PWLC highlights ways to get close to wildlifePublished 12:11pm Wednesday, November 6, 2013
Kids aren’t being left out in the cold when it comes to activities with the Minnesota Governor’s Deer Hunting Opener this week.
About 175 fourth- and fifth-graders at the Prairie Wetlands Learning Center will take part in a youth field day on Friday.
Matt Conner, director of the PWLC, has heard from many people who wished they’d learned about birds or nature photography, for example, when they were younger. He wants to create some of those lessons sooner rather than later.
“The main thing I want all youth to get is, occasionally you’ll see in hunters, they’ll be a hunter, but they’ll never stop and look around,” Conner said. “There are people that go hunting … but they never actually see nature. So we’re trying to get them prepared for that. If you’re going to be out there hunting, why not learn about nature photography?”
Students will attend the field day as part of the 11th annual Governor’s Deer Hunting Opener. Minnesota’s general firearm deer season opens Saturday, and guests of the Governor’s Deer Hunting Opener will hunt in the Fergus Falls area. It’s great to be able to work with partners, like the Department of Natural Resources, for an exciting event like this, Conner said.

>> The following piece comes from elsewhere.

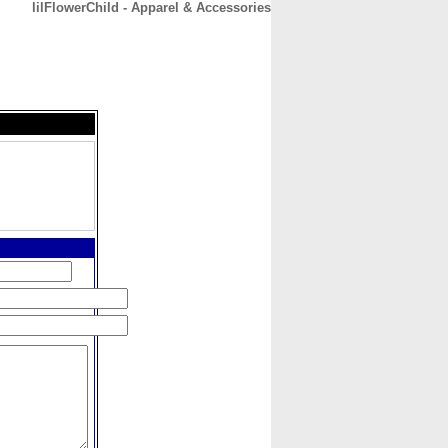
lilFlowerChild - Apparel & Accessories
CONTACT
ABOUT
HOME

Sessions for the youth field day include, “Taking Aim at Invasive Species,” where kids will try their hand at archery; “Snapshot Hunter,” giving students a chance to shoot (cameras, that is); a sketching class which includes a doodling warm-up, pencil tricks, learning how to keep a journal and sketching using magnification; and “Oh Deer and Animal ID,” led by DNR staff.
“We’re going to teach you the ABCs of close encounters with wildlife,” Conner said. “Archery, binoculars and cameras. We’re going to teach you to get close to wildlife with any three of those things.”

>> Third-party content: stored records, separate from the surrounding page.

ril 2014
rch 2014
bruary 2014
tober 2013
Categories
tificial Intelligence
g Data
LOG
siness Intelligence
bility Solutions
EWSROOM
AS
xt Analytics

They will also eat lunch together and watch the Gould Bros. Shooting Expo at the fairgrounds.
The hunting piece is almost secondary to the other nature education they’ll provide for students at the PWLC, according to Conner. Besides, not everyone wants to be a hunter of animals, which is OK, but you can still hunt nature with a camera, journal or binoculars, he said.
Being an educator, Conner said, they’ll teach archery, but not just archery. They’ll teach tracking skills to go with it. There’s more out there than just hunting, Conner said.
“Hunting’s great,” he said. “But that doesn’t have to be the only time you go into the woods.”